> DATASET EXTRACT
━━━━

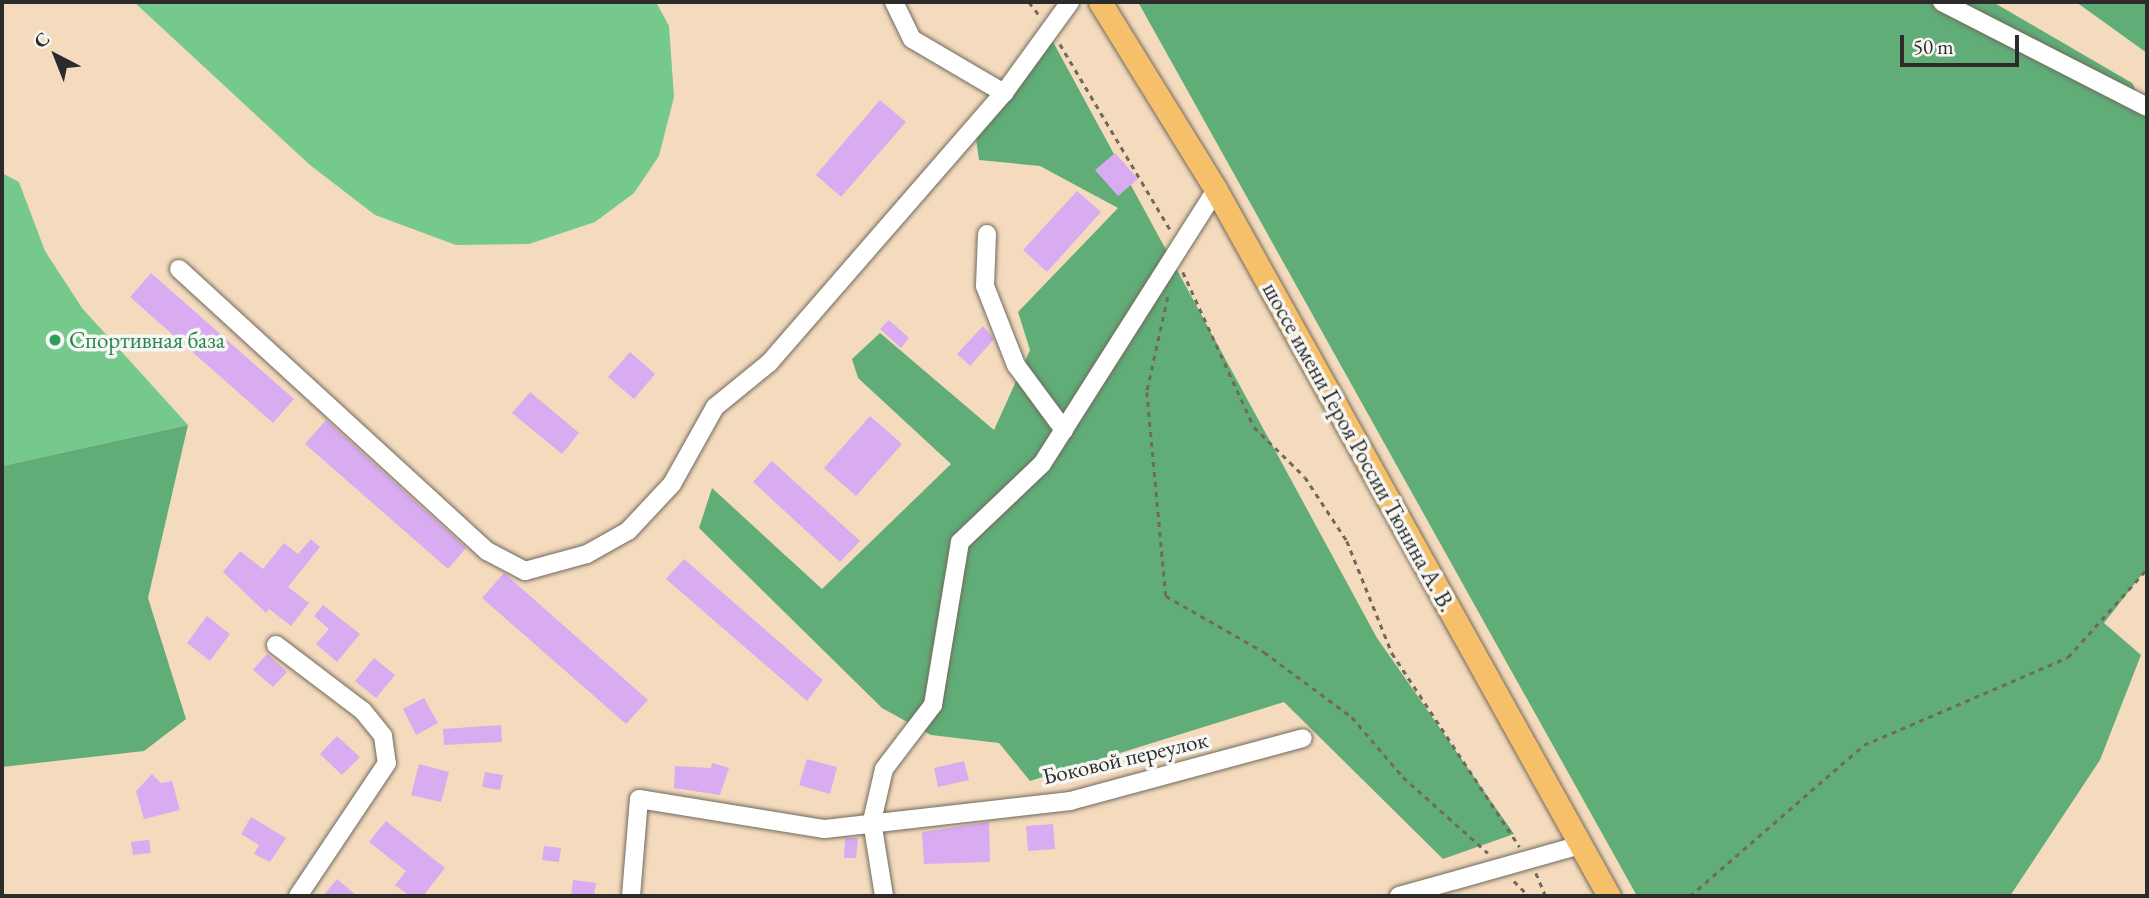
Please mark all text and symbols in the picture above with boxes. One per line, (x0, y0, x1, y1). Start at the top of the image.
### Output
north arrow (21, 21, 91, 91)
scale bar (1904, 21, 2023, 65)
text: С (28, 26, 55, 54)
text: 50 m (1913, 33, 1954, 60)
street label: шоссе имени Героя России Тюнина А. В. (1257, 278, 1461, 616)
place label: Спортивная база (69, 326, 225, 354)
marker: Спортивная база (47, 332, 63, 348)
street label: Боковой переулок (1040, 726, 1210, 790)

━━━━

Omit each picture, then return all of the listing exactly as it stands.

> EXERCISE SOLUTION
Please mark all text and symbols in the picture above with boxes. One per line, (x0, y0, x1, y1). Start at the top of the image.
### Output
north arrow (21, 21, 91, 91)
scale bar (1904, 21, 2023, 65)
text: С (28, 26, 55, 54)
text: 50 m (1913, 33, 1954, 60)
street label: шоссе имени Героя России Тюнина А. В. (1257, 278, 1461, 616)
place label: Спортивная база (69, 326, 225, 354)
marker: Спортивная база (47, 332, 63, 348)
street label: Боковой переулок (1040, 726, 1210, 790)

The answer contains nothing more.